For some inexplicable reason LRD had decided he liked Ian. He would curl
up next to the baby’s crib for hours, dozing or watching the infant with
an unwinking golden stare. If Ian was distressed or uncomfortable, LRD
became frantic. When he wasn’t with Ian, the dragon divided his time
between chasing the castle’s cats and sunning himself on any convenient
surface.
He seemed mildly approving of June, and he and Shauna had arrived at an
armed truce. Everyone else he ignored-unless he wanted his head scratched.
Wiz finished his ale and debated making himself a sandwich. He decided he
wasn’t hungry and putting food in his stomach would only dilute the
soporific effect of the ale. He needed something to help him sleep after
the hours spent under the magic hill.
Moira left June and Shauna and came over to sit by him.
“You’re not eating?”
Wiz took a moment just to admire her. Moira was broad-hipped, deep-bosomed
and had a pair of wonderful green eyes set in a wide freckled face under a
mane of red hair. The hedge witch was the first person he had seen when he
had been kidnapped into this world and he had thought she was
breathtakingly beautiful then. They had been married nearly two years and
she still took his breath away.
“I want to make sure I can sleep tonight,” he said, slipping his arm
around her waist. Then he leaned close and nuzzled her hair. “What’s the
matter, do you want your ears scratched too?”

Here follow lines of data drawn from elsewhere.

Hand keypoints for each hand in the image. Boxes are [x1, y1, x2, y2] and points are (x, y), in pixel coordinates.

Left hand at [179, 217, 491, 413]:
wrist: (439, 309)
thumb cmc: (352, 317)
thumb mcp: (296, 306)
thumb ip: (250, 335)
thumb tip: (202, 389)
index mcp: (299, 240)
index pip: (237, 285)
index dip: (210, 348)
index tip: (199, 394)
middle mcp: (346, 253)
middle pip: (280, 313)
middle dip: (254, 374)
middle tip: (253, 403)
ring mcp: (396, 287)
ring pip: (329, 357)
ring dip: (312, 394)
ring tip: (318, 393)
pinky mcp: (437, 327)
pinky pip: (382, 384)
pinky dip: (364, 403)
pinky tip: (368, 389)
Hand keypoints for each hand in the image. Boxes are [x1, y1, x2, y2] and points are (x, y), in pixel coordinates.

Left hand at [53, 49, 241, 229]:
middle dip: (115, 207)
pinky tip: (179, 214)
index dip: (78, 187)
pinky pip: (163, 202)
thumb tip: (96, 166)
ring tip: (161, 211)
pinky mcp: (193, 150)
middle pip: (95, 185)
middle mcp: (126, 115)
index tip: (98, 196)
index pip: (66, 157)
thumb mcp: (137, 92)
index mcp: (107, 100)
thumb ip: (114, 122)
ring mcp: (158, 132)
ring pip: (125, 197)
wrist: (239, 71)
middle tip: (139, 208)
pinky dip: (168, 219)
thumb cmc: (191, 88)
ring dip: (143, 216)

Moira turned and gave him one of her patented 10,000-volt looks. “Perhaps
we should discuss that back in our chambers, my Lord.”
Wiz rose and pulled her up with him. “Maybe we should at that.”

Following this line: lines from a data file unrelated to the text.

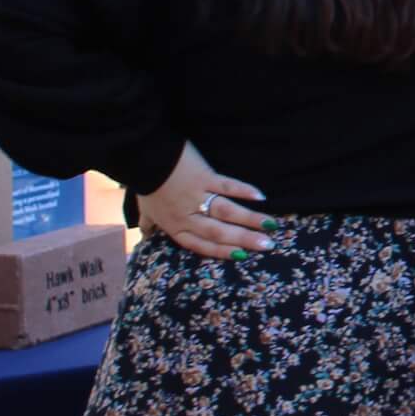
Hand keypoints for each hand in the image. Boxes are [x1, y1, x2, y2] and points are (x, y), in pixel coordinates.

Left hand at [134, 143, 275, 260]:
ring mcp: (197, 196)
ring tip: (270, 225)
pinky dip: (243, 191)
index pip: (202, 245)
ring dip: (250, 220)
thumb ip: (149, 224)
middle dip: (244, 240)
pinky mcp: (204, 176)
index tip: (244, 256)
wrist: (143, 158)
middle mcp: (188, 215)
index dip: (223, 252)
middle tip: (267, 245)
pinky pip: (226, 185)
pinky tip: (260, 196)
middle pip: (220, 232)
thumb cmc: (146, 185)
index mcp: (175, 226)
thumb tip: (146, 236)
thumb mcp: (146, 210)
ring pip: (227, 212)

Looks like the ale was wasted, he thought as they made their goodbyes to
the others and headed off to bed.
Once again torches lit a meeting of dwarves in an underground chamber. But
this was a much smaller gathering in much less impressive surroundings
than King Tosig’s audience hall.
It was, in fact, a storeroom for hides. The torches were leftovers
plundered from wall sconces elsewhere in the hold and the twelve dwarves
sitting on the smelly bales or lounging against the rough-hewn walls had
no more right to be there than the torches did.
A minor detail, Glandurg thought as the last of his followers slipped into
the room and closed the storeroom door. Anyway, now that he was acting
under his uncle’s orders, not even old Samlig, the keeper of the
storehouses, would dare to question them.
Still Glandurg couldn’t help looking over his shoulder. Samlig was a
crusty one and he’d just as soon not put his new legitimacy to the test.
Taking a deep breath, he drew himself up to his full three-foot-eight and
faced his men.
“Comrades,” he proclaimed, but softly. “At last we have a mission worthy
of us.”
“Not another sewage tunnel, is it?” asked a dwarf named Ragnar.
Glandurg dismissed the question with a lofty gesture. “This is a mission
to the Outside World. Beyond the tunnels of the Hold.”
A couple of the dwarves exchanged suspicious glances, wondering what kind
of unpleasant and menial chore had been arranged for them now.